Although far from complete, we have the capability to query the currently imported data and return an internal unique ID, and the list of spellings used for that fingerprint:
$ ./query ../mp3/Pink\ Floyd/The\ wall\ \(disc\ 1\)/03\ Another\ brick\ in\ the\ wall\ \(part\ 1\).mp3 Fingerprint ID: 527153 -- Pink Floyd - Another Brick in the Wall (Part 1) Pink Floyd - Another Brick In The Wall (Part I) Pink Floyd - Another Brick In The Wall Part 1 Pink Floyd - Another Brick in the Wall, Par Pink Floyd - Another Brick in the Wall, Pt. 1 Pink Floyd - The Wall (PartI) Pink Floyd - Another brick in the wall (p.. Unknown - unknown
Or another example:
$ ./query ../mp3/Guns\ N\'\ Roses/Use\ Your\ Illusion\ II/04\ -\ Knockin\'\ On\ Heaven\'s\ Door.mp3 Fingerprint ID: 1211395 -- Guns N' Roses - Knockin' on Heaven's Door Guns N' Roses - Knockin´ On Heaven´s Door Guns N' Roses - Knockin On Heavens Door
I’m expecting a lot more versions of this one once we’ve cleared the fingerprint backlog… all those apostrophes ;)
What this shows is simply the list of known spellings for songs that sound exactly the same as the MP3s used as a test. The list of known spellings will increase as we import the rest of the data. It’s going to be trivial for us to order this list by popularity, and assume that the most popular spelling is usually correct.

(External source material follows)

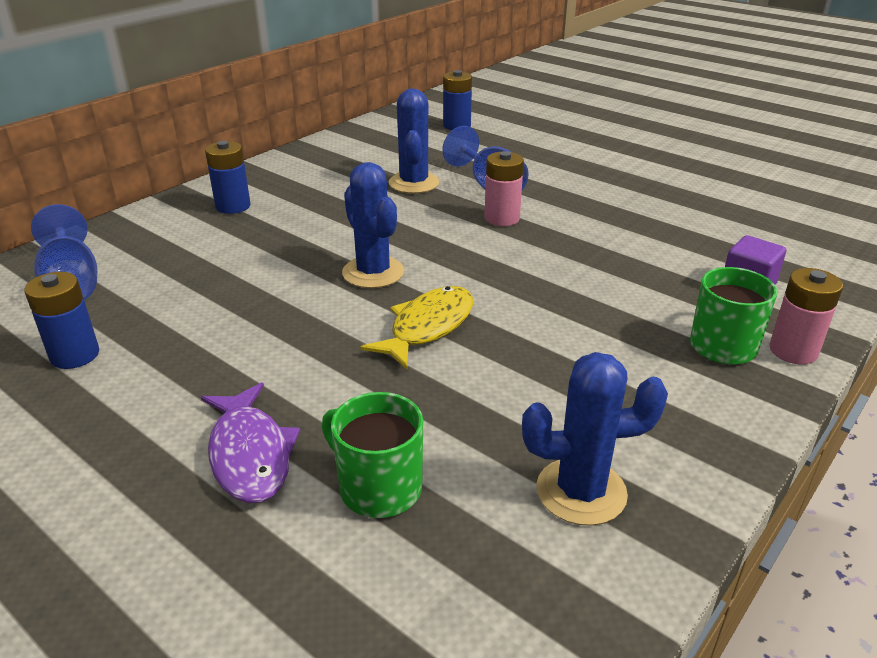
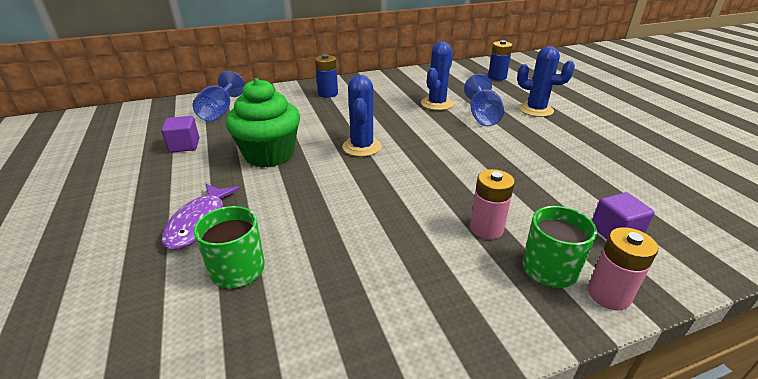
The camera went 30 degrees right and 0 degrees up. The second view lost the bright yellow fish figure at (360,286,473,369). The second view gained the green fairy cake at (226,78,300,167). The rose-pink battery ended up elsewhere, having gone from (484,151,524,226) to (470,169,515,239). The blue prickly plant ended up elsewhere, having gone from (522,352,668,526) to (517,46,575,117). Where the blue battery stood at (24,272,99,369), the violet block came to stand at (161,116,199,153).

We are however, painfully aware that this is not going to be reliable enough in many cases.
The crux of the moderation task will be taking these sets of spellings (once album and popularity data is added) and distilling it into a single correct version
Once we have processed the fingerprint backlog (and hopefully updated the client to address some known issues) we will be in a better position to figure out how we’re going to do this.

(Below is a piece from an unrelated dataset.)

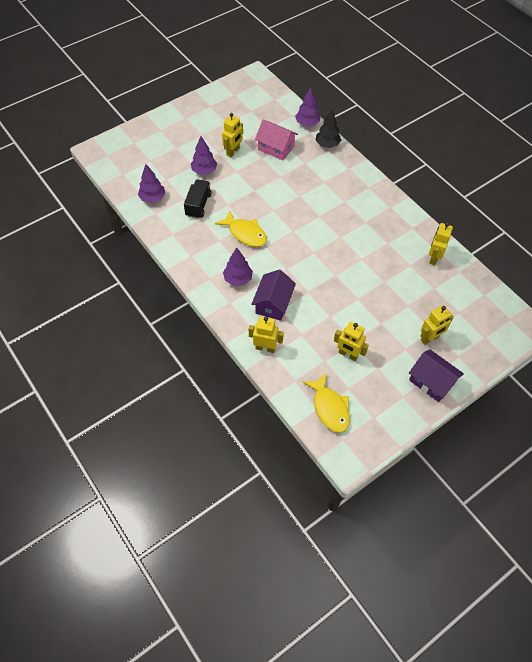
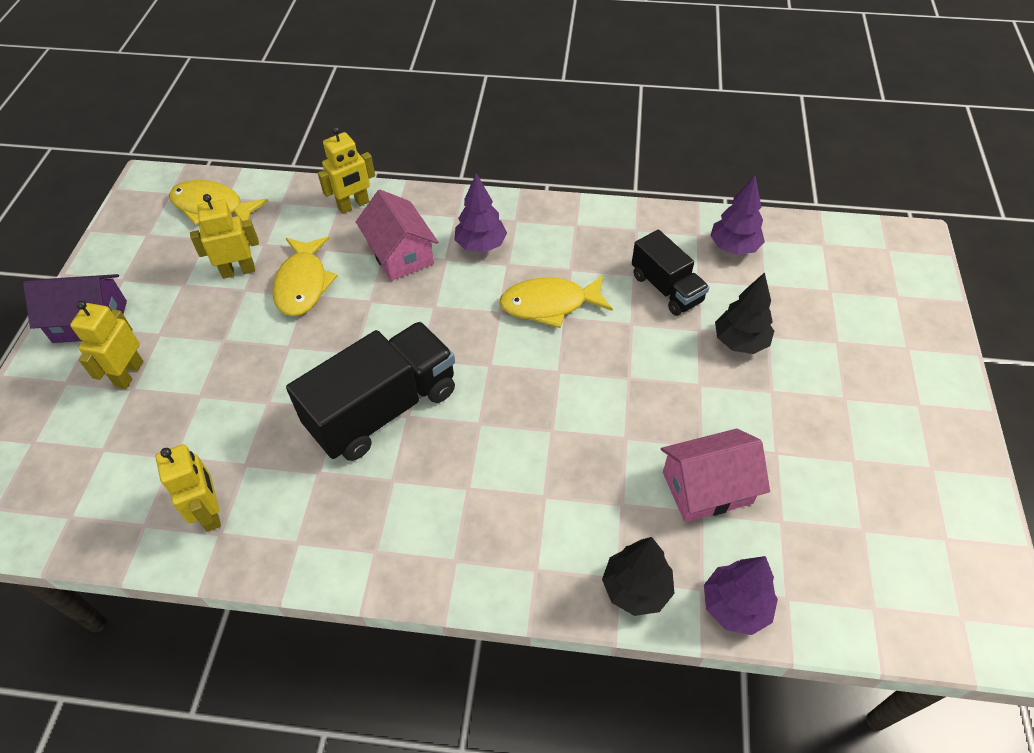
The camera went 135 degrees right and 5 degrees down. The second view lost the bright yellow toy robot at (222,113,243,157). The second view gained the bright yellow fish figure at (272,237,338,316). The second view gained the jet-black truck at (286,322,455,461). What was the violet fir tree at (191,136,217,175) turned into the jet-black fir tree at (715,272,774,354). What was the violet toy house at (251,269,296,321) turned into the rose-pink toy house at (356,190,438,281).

Initial questions we hope to answer:
- How accurate will ‘the most popular spelling is correct’ assumption be?
- How many unique recordings make up the ~10m fingerprint submissions?
- Can we work with MusicBrainz for voting, and to publish a “common misspellings” dataset?
- Just how many ways to write “Guns N’ Roses – Knockin’ on Heaven’s Door” are there?